Quick Take on the French Legislative Elections: Wins for the Far Right and Broad Left, Macron in Trouble
While the headiest dreams – of a radical left National Assembly with Jean-Luc Mélenchon as its Prime Minister – have been dashed, the Popular Union (NUPES) led by La France Insoumise (LFI) emerges from yesterday’s legislative elections as the principal opposition to a weakened President Macron.
There is no doubt as to the election night’s biggest loser. The only question is whether Macron should have considered actually campaigning, debating, putting forth a program, not travelling to Ukraine in the days before the vote… or whether the recently re-elected, relentlessly unpopular President avoided greater losses by staying as far away from the affair as possible.
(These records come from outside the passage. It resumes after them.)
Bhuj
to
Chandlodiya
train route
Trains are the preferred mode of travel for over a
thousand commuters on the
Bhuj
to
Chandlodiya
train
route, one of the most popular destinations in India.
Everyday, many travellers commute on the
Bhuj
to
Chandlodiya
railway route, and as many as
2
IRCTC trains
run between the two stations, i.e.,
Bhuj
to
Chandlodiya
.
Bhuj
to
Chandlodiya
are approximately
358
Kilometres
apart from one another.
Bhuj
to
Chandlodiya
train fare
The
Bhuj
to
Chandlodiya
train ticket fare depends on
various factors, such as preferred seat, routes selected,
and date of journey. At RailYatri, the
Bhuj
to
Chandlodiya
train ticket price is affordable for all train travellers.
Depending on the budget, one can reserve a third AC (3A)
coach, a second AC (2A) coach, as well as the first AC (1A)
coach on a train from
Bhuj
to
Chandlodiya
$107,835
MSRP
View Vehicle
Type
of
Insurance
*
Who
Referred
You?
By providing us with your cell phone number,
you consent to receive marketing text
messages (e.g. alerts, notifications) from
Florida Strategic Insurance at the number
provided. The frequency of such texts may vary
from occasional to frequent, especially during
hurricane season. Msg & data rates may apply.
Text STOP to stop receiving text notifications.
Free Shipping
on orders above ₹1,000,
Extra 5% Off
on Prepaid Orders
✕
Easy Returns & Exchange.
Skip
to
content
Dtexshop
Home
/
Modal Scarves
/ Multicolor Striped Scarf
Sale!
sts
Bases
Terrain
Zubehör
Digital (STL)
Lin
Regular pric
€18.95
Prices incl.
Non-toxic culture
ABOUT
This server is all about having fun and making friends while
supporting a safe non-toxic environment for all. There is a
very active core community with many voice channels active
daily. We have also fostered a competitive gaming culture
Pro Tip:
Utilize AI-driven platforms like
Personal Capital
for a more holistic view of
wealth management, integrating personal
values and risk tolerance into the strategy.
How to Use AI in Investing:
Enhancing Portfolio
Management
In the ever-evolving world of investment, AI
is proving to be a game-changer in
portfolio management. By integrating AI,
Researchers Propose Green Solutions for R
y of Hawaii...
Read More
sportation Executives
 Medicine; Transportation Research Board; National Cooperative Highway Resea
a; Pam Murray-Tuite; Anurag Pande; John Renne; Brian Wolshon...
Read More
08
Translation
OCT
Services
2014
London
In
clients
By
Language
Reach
With his coalition winning an estimated 246 seats, Macron will need to walk a tightrope to win the Assembly’s confidence (with 289 seats required for a majority), as well as to pass any substantial legislation. His headiest dreams – such as raising the retirement age from 62 to 65 – are surely now scuttled.
There likewise rests no doubt as to one of the night’s big winners. Marine Le Pen’s far-right Rassemblement National (RN) captured 89 seats, dozens more than their first-round performance would have suggested. The party’s results were buoyed by the refusal of the governing coalition to call for its supporters to vote against the far right in 56 of the 61 run offs that pitted the RN against NUPES. With Macron having rallied the people – including many on the left – to cast a tactical vote for him to defeat the far right just two months earlier, the irony (i.e., cynicism) was lost on few. And following five (-plus) years in which the government and media have catered to far-right talking points (the ludicrous burkini debate stretched well into election week), an outside observer could be forgiven for wondering if Macron and his majority got the enemy they were seeking. Now the RN’s noxious politics has the legislative foothold it was long denied.
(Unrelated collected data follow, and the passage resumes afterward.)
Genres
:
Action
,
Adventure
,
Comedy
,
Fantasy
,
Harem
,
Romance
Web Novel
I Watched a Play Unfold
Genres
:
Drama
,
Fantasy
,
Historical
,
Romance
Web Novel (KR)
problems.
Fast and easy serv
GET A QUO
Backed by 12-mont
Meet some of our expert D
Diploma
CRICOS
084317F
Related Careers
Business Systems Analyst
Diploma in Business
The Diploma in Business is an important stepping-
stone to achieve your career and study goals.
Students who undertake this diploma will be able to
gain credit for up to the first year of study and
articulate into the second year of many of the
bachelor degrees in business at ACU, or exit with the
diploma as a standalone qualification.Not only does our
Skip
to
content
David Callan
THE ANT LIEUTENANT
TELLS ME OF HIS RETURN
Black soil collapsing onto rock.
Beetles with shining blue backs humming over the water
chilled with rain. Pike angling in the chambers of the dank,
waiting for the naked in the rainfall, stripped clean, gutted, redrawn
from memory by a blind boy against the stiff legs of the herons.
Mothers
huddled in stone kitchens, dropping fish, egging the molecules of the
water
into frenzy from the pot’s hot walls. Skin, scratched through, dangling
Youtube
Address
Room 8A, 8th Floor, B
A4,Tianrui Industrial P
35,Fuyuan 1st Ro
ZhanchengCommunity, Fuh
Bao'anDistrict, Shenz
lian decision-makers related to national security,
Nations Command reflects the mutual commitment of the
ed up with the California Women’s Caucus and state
But it is not the far right alone who claims the day’s bounties. NUPES – which in addition to LFI includes the Communists, Socialists, Greens, plus smaller progressive currents – emerges with 142 seats, making it the second legislative force by a substantial margin. And it is not just any left-wing group set to wield its influence in the continent’s second economic and political force. NUPES has a political program that is at once pragmatic and radical, marrying core demands around wages, retirement, pensions, etc., to visionary proposals for a French-style “Green New Deal” and an assembly to re-write the country’s constitution in more democratic and inclusive terms.
Mélenchon – who pointedly did not run for election – was bullish in his election-night speech, arguing that the presidential-election hypothesis of an emerging trifold political structure had been confirmed, with the Popular Union now hegemonic on the left and seeking to govern the country. The most despairing might point to what could have been had this coalition come together ahead of April’s presidential elections. The more optimistic might suggest that the left’s general state of disarray combined with Mélenchon’s landslide victory among left of center presidential voters made this coalition not only possible but necessary, and may just give it the strength to outlive this election cycle.
This for many is the real hope. Not just an admonishment of the hubris and excess of a sitting President; not only a powerful opposition force in the National Assembly (though this certainly is important); but a broad-based political movement led by the radical left and capable of changing the political conversation, crafting policy, and yes, perhaps one day governing. To do this, the still-nascent and admittedly disparate electoral coalition will have to do the hard work of congealing as a unified force in day-to-day politics.
Nevertheless, the results in toto have been described as the most indecisive in the history of modern French politics. And over this hangs the shameful shawl of abstention, which, at 54%, is increasingly structural to the country’s politics and indicative of a vast populace for whom the entire political field remains a scorched earth bearing no fruit. Political pundits on election night wrang their hands while suggesting that the country might essentially become ungovernable.
The far right certainly emerges emboldened, and will be all too happy to pour gasoline on any smoldering fires they encounter. Macron emerges wounded, perhaps permanently weakened, now forced to seek an unstable alliance, likely with the traditional right, which itself retains visions of grandeur ahead of 2027.
The crises of the dominant political model thus roil on, and the existential danger to the core values of democracy grow greater with the arrival of the far right. But within this crisis – at least in France, and in a still-precarious pathway of development – we see a broad movement of the left that is both clear eyed about the challenges faced by the world and serious about its intent to confront them as a majoritarian political force.
The far right might lay claim on having brought the “people” to the National Assembly, but it is NUPES who has given France the likes of Rachel Kéké, an immigrant hotel cleaner who led a 22-month strike and now, having defeated Macron’s former Minister of Sports, plans to bring the voices of cleaners, grocery clerks and other precarious and frontline workers to the country’s stultified halls of power.
Indeed, this National Assembly will look very different than ever before, not least because of the sitting President’s historic lack of power within it. And at least for now, within the dynamic of this shifting relation of forces, there exists a hugely important opportunity for the left, in all its diversity, to build a durable force for ecological, social and economic change.